The streaming wars are about to get a lot more interesting.
It has been roughly five years since services like Netflix and Hulu started making original programming. So far, Netflix has been the clear winner. It spends billions of dollars a year and has seen subscriptions soar, especially internationally, with the critical and popular success of shows like “Stranger Things” and “The Crown.”
But Disney’s deal to buy most of 21st Century Fox changes things. Even before the deal was announced on Thursday, Disney had already announced plans to unveil two streaming services: one focused on sports that will begin next year and one focused on entertainment that will become available in 2019. The second service, fueled by Disney’s existing content and now 21st Century Fox’s TV shows and movies, promises to be a formidable entrant into the streaming world.
Here’s a look at some of the leading streaming services.
NETFLIX Partly as a result of rivals like Disney being reluctant to sell content to a service they increasingly see as a competitor, Netflix has recently shifted its focus to creating original content including scripted dramas, documentaries, children’s programming and movies.
Netflix is planning on spending between $7 billion and $8 billion on content next year, up from $6 billion this year. Over the final three months of this year, Netflix has released eight original movies. Next year it plans on making 80.
The streaming service has also brought in big-name Hollywood talent, making deals with the producer Shonda Rhimes (“Grey’s Anatomy,” “Scandal”) and David Letterman.
And it still has the rights to old episodes of big TV shows, including some from 21st Century Fox. The first season of “American Crime Story” about the O. J. Simpson murder trial that was a ratings smash for FX and a big award winner? Netflix will continue to hold onto that.
HULU Hulu has had a big year. It finally found a signature show in “The Handmaid’s Tale,” which won best drama at the Emmys. It introduced a live TV service. And its owners — which include Comcast, Disney, Time Warner and 21st Century Fox — also made a concerted effort over the past year to sell back libraries of their hit TV shows like “This Is Us” and “30 Rock” to Hulu rather than Netflix.
On the other hand, Hulu remains a relatively small business that bleeds money. The last time it disclosed the number of people who subscribe to the service (a year and a half ago) it was a relatively teeny 12 million. As a comparison, Netflix has more than 100 million subscribers worldwide, roughly half of them in the United States.

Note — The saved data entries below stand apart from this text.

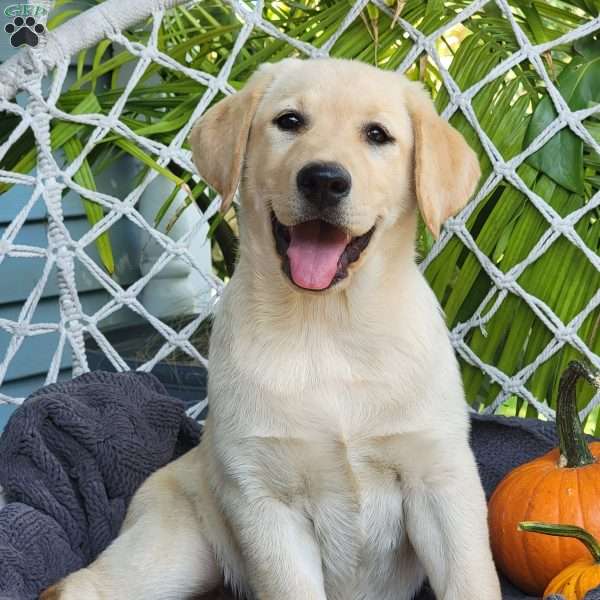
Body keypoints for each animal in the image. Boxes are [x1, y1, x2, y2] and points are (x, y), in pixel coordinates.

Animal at [43, 57, 502, 600]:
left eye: (377, 134)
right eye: (289, 122)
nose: (324, 180)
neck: (329, 326)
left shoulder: (441, 483)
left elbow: (471, 580)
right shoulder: (265, 501)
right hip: (173, 551)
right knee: (76, 585)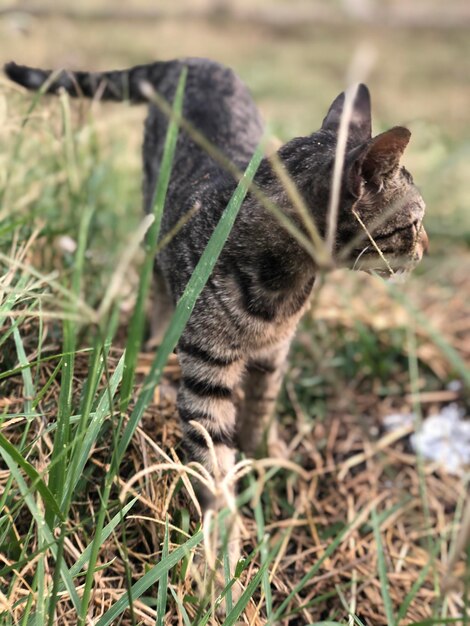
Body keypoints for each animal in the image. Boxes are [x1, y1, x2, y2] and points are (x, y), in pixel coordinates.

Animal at [4, 58, 430, 596]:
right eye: (413, 224)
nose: (427, 247)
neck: (284, 289)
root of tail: (192, 60)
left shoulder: (275, 353)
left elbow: (263, 407)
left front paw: (265, 450)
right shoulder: (208, 377)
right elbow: (215, 470)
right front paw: (221, 556)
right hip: (153, 217)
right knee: (156, 280)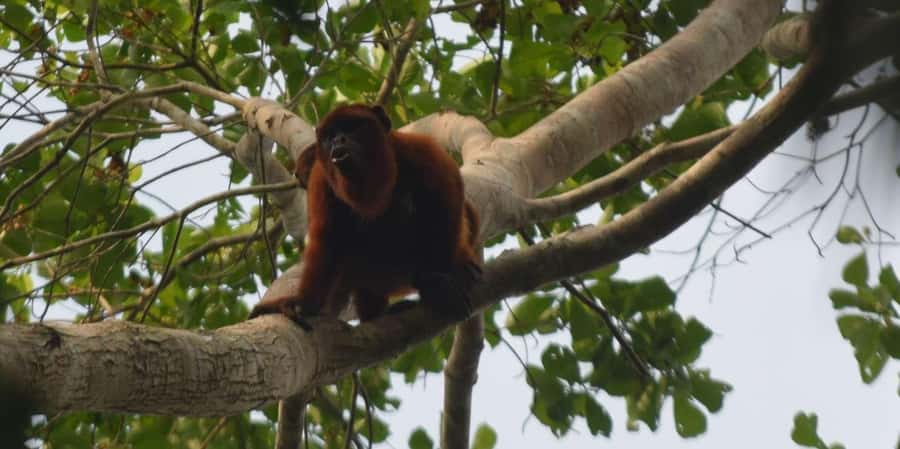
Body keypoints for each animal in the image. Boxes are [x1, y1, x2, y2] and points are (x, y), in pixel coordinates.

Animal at [250, 104, 482, 325]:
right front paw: (301, 304)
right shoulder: (321, 180)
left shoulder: (420, 150)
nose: (338, 140)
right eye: (330, 135)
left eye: (352, 127)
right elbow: (326, 241)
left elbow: (447, 198)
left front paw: (436, 280)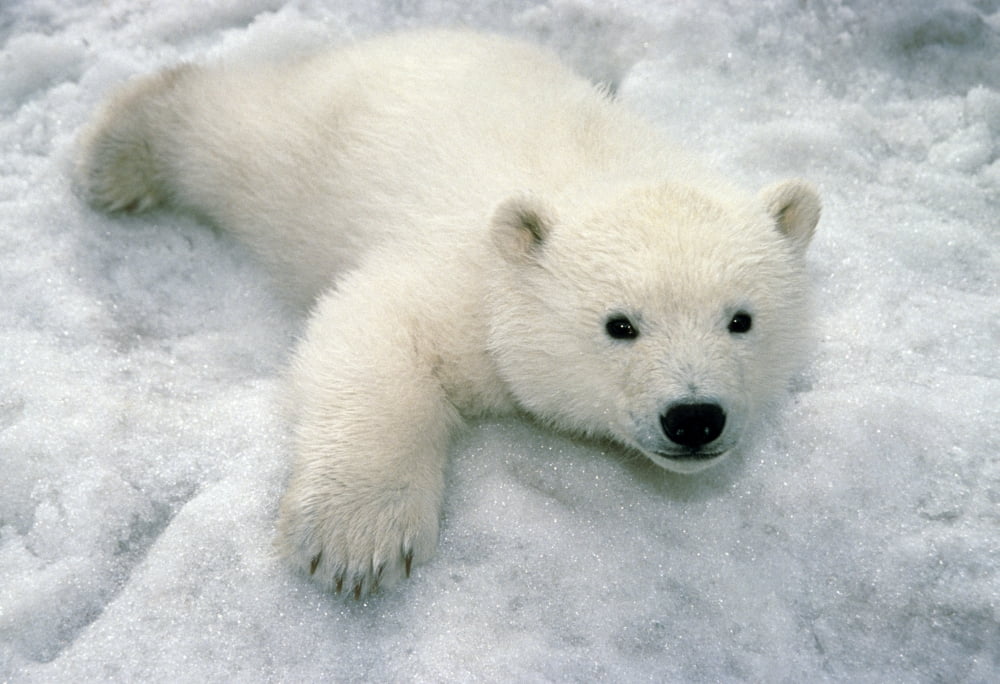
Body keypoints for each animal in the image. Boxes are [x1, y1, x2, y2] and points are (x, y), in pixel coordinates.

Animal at [76, 29, 820, 598]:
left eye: (741, 319)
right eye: (620, 324)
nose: (694, 417)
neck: (601, 175)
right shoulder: (465, 280)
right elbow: (373, 327)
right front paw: (356, 539)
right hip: (309, 156)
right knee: (230, 141)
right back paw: (119, 151)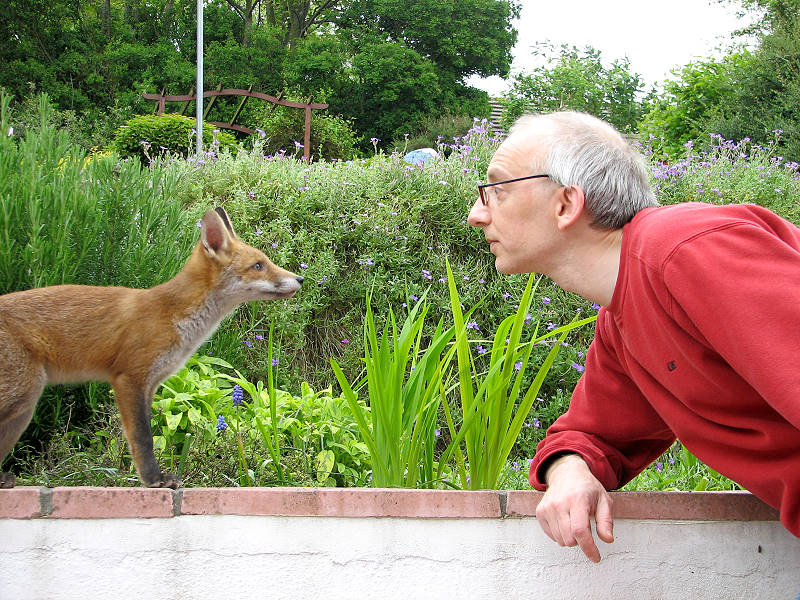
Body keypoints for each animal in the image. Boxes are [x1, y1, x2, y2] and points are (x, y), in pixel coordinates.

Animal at [0, 206, 303, 489]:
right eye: (258, 265)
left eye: (265, 261)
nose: (300, 279)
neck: (174, 315)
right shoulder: (129, 378)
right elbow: (143, 439)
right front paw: (154, 480)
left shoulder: (150, 385)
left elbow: (145, 435)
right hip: (22, 394)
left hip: (22, 410)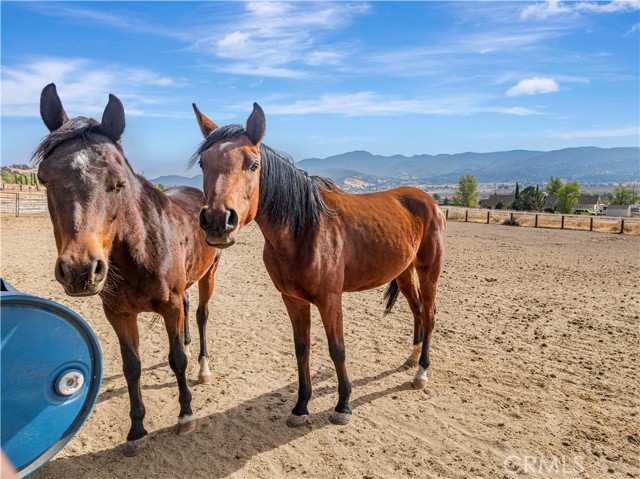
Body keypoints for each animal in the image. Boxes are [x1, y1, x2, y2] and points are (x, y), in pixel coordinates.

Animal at [34, 83, 220, 458]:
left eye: (118, 183)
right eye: (44, 178)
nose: (80, 270)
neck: (140, 252)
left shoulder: (170, 306)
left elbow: (177, 359)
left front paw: (186, 415)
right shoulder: (119, 314)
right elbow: (132, 367)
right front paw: (136, 431)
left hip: (208, 274)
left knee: (201, 315)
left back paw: (203, 367)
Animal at [189, 102, 444, 428]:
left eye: (253, 164)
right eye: (203, 163)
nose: (218, 220)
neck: (304, 231)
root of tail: (429, 200)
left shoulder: (329, 299)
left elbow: (337, 349)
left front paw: (343, 404)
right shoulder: (293, 299)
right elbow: (302, 349)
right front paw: (301, 406)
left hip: (429, 272)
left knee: (429, 314)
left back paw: (421, 372)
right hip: (404, 272)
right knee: (417, 311)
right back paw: (411, 359)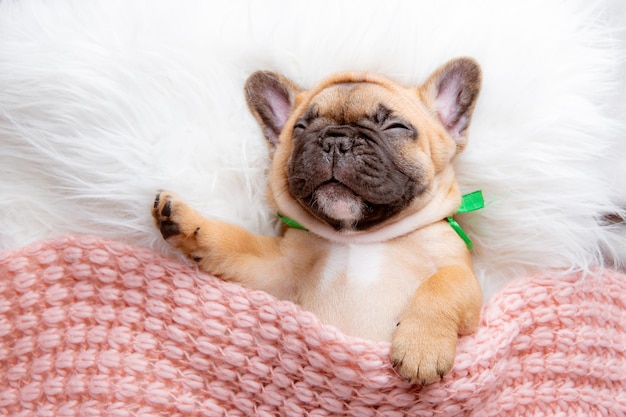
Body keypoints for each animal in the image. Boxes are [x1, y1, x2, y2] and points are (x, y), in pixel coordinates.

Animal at [152, 57, 482, 384]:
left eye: (396, 126)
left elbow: (444, 285)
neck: (360, 238)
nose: (336, 140)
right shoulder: (276, 268)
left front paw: (421, 347)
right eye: (300, 128)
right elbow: (234, 242)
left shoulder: (461, 270)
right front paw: (188, 220)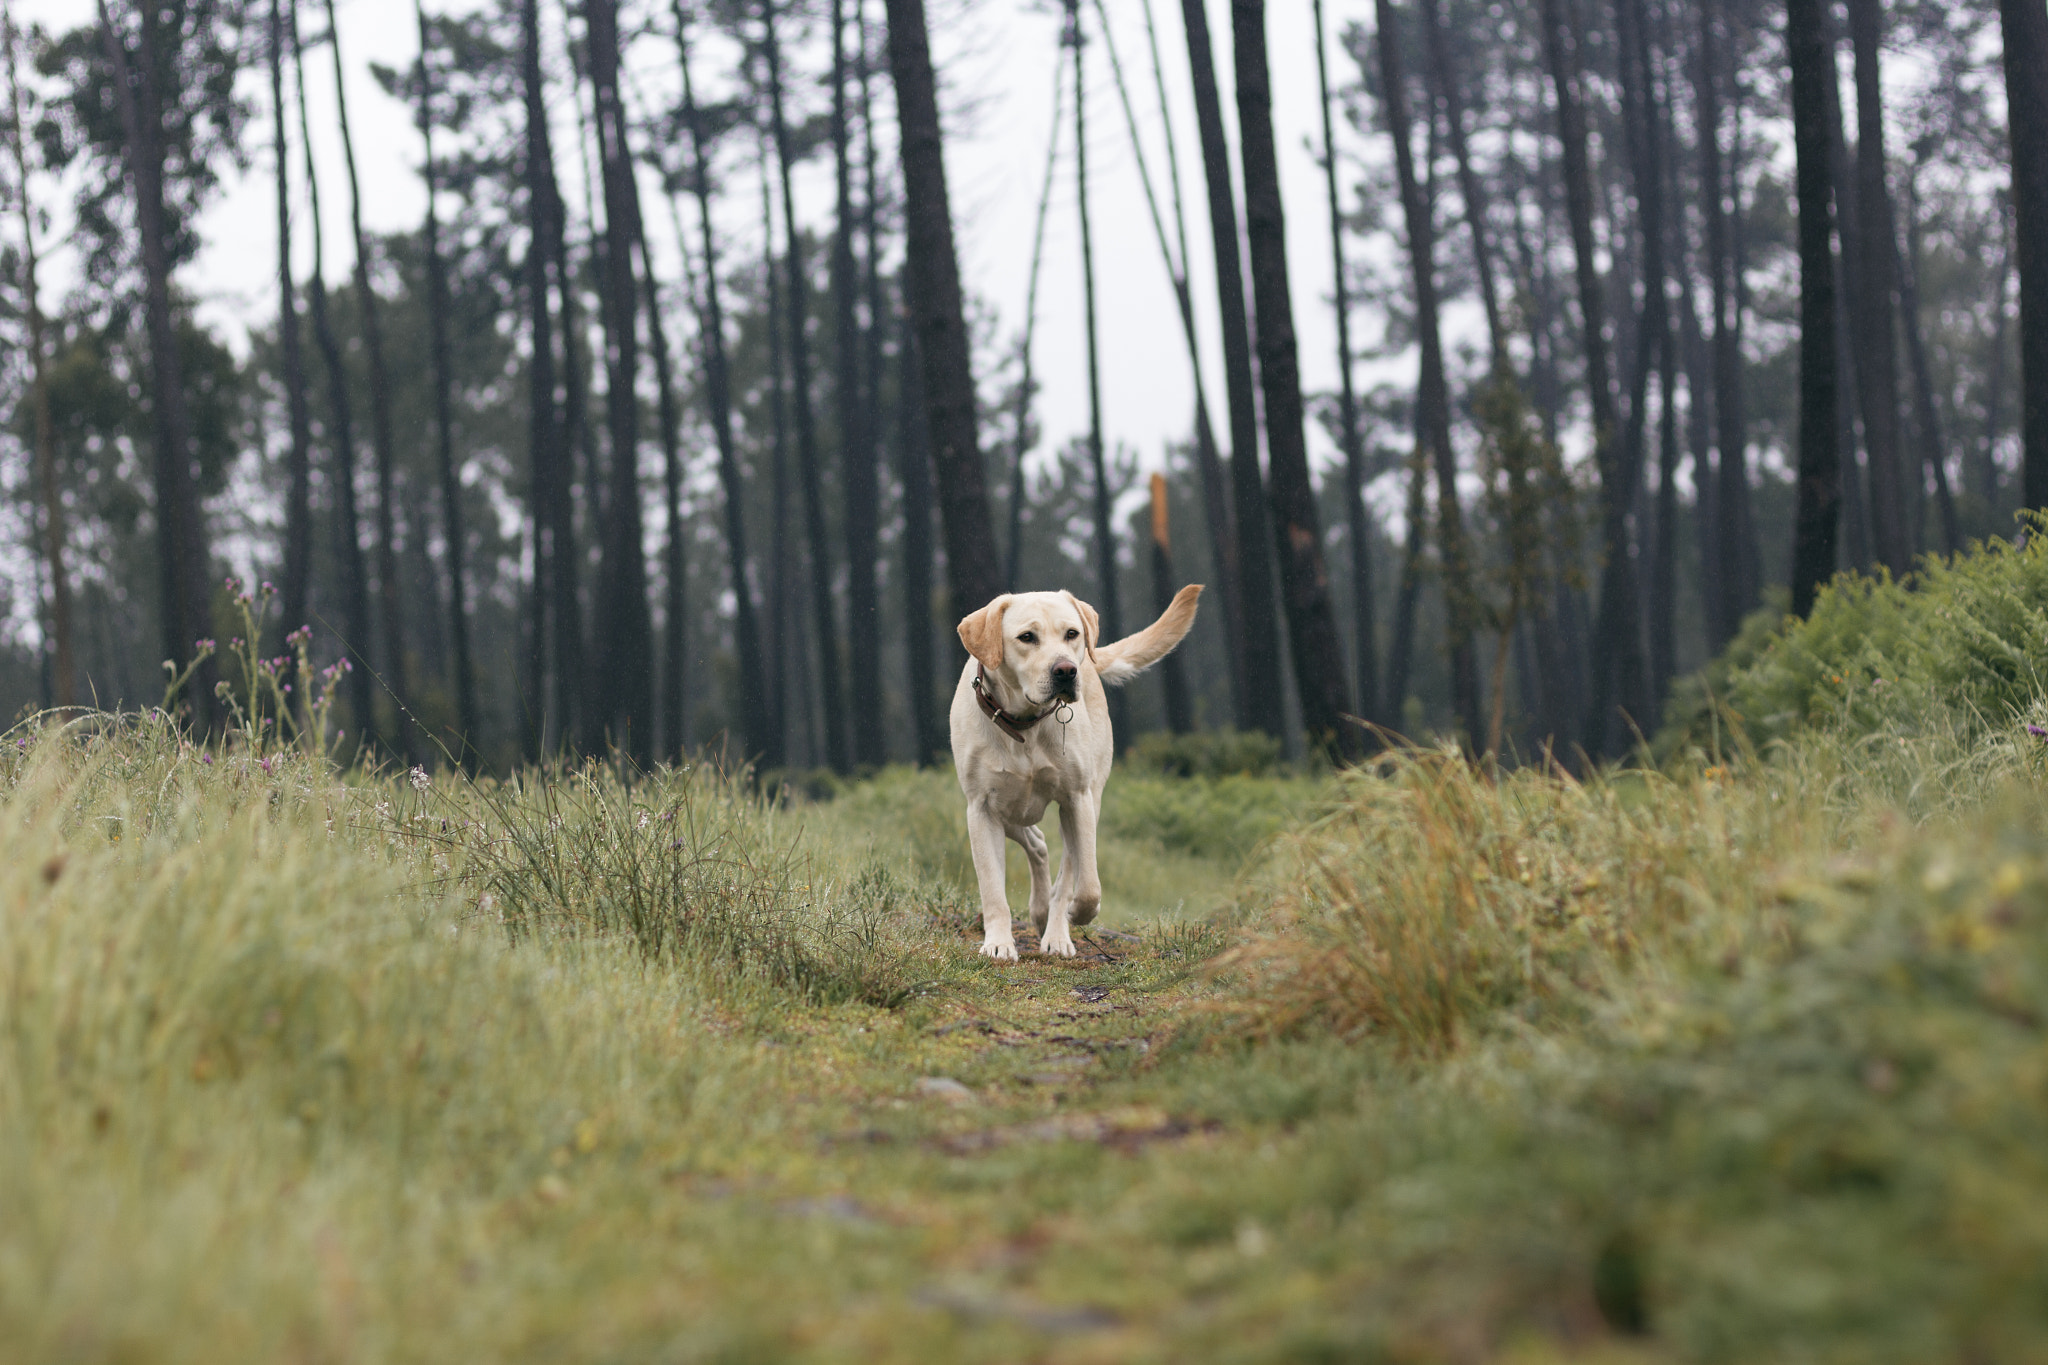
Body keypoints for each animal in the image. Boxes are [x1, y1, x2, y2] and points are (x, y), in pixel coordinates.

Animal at [946, 589, 1196, 961]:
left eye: (1071, 634)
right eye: (1026, 637)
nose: (1066, 670)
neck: (1026, 725)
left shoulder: (1078, 800)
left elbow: (1086, 883)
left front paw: (1076, 914)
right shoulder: (981, 809)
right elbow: (992, 888)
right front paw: (998, 943)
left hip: (1083, 801)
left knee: (1061, 863)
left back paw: (1055, 928)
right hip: (1009, 812)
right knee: (1037, 843)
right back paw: (1039, 912)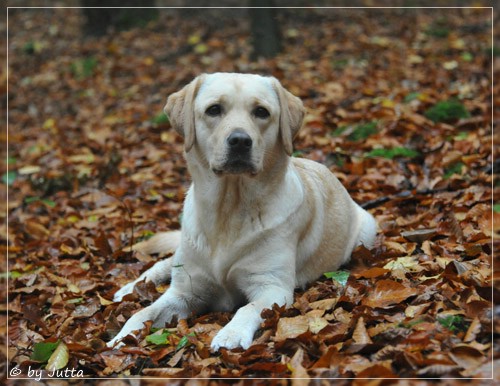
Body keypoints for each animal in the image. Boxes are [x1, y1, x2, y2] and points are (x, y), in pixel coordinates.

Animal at [108, 74, 376, 352]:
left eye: (261, 112)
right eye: (214, 109)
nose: (240, 141)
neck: (229, 210)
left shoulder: (272, 287)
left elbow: (247, 308)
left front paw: (231, 334)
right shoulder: (185, 291)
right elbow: (143, 312)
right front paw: (121, 337)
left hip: (367, 229)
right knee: (164, 263)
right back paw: (130, 287)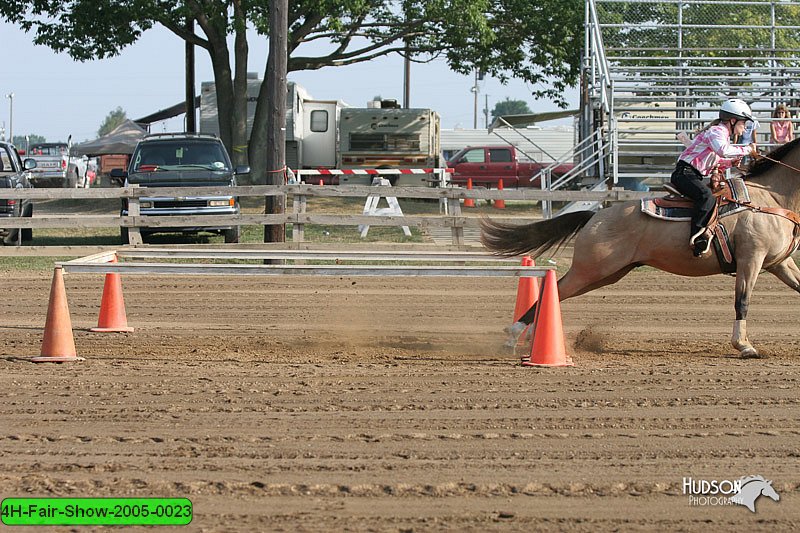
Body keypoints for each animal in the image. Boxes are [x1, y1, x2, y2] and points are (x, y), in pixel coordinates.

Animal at [478, 136, 800, 358]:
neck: (771, 199)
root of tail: (595, 216)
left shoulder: (778, 263)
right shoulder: (751, 260)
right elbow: (742, 301)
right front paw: (744, 346)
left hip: (607, 274)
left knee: (556, 291)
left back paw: (528, 338)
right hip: (591, 270)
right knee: (554, 288)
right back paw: (512, 337)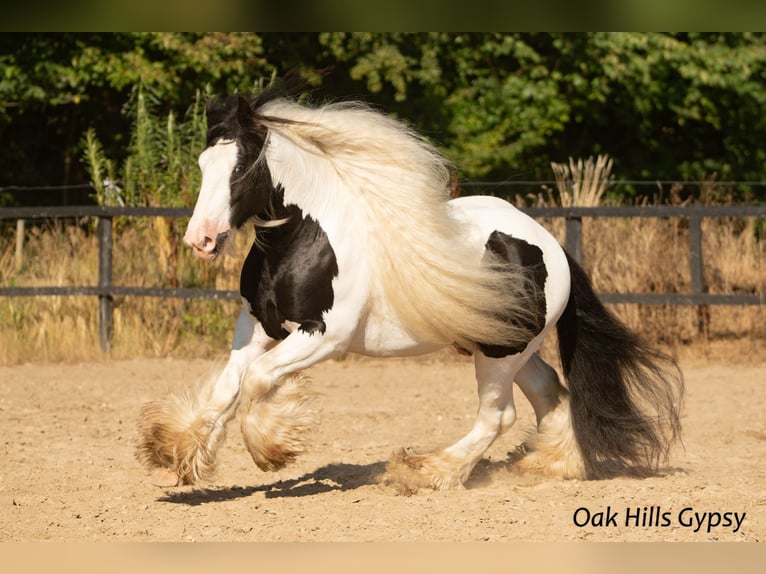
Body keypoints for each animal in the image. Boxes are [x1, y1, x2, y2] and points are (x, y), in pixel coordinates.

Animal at [136, 83, 684, 492]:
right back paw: (548, 465)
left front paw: (272, 449)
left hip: (500, 355)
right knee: (549, 391)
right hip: (509, 348)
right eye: (203, 164)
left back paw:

And there are plenty of indications that Hulu’s growth has only inched a bit in the time since.
Still, Disney will assume Fox’s stake in Hulu, and will now own more than 50 percent of the streaming service. Whether that means Disney can simply merge Hulu’s enormous array of content into its forthcoming service is unclear. Some analysts are skeptical that NBC Universal’s parent company, Comcast, will allow Disney to simply buy it out.
“We see no reason why Comcast would want to enable Disney to have a more successful streaming service that hampers the legacy bundle that is vital to Comcast,” said Rich Greenfield, at analyst at BTIG.
AMAZON It’s been a difficult year for Amazon’s streaming service. Top leaders at the entertainment division were ousted this year, and Amazon has been undergoing something of a retooling after many of its original TV series failed to gain real traction.
But still, it is investing plenty of money. Amazon recently secured the rights to make a TV adaptation of “The Lord of the Rings,” a monstrously expensive deal that is estimated to cost somewhere around $200 million. And the comedy “The Marvelous Mrs. Maisel,” which recently became available, scored several Golden Globe nominations.
Plus, even with leadership changes, Amazon sits on a mountain of cash. That has many Hollywood executives convinced that Amazon could become a real rival to Netflix if it deploys its resources in the right way.
TECH INDUSTRY TITANS Facebook and YouTube have both said they are prepared to spend $3 million an episode for a drama and Apple has more than $1 billion to spend on original content.
It’s the early days for the three digital titans, but all are expected to spend a lot of money to keep people hooked to their original programming. Currently, YouTube is putting its highest quality content behind a paywall, while Facebook is focusing on bringing in advertising dollars. It’s not clear how Apple will distribute its TV shows, but that hasn’t stopped Hollywood from making deals. Last month, Apple secured the rights for a new drama starring Jennifer Aniston and Reese Witherspoon about a network morning show. Rival TV executives said they believed that Apple was prepared to spend north of $10 million an episode on the show.
Facebook and YouTube are still looking for a signature hit.
TV NETWORKS If you want “Game of Thrones” without a cable package, the only way to get it is a subscription to HBO Now. “Homeland?” That would belong to Showtime’s stand-alone service. And CBS All Access has likely seen some growth thanks to its streaming-only prequel series of “Star Trek.” Still, the number of people who subscribe to these services is small compared to Netflix and Hulu.
Meanwhile, there are live TV services for people who are just looking to shed an expensive cable package. Hulu and YouTube have offerings with a suite of cable channels, and so do services like Sling TV, PlayStation Vue and DirecTV Now.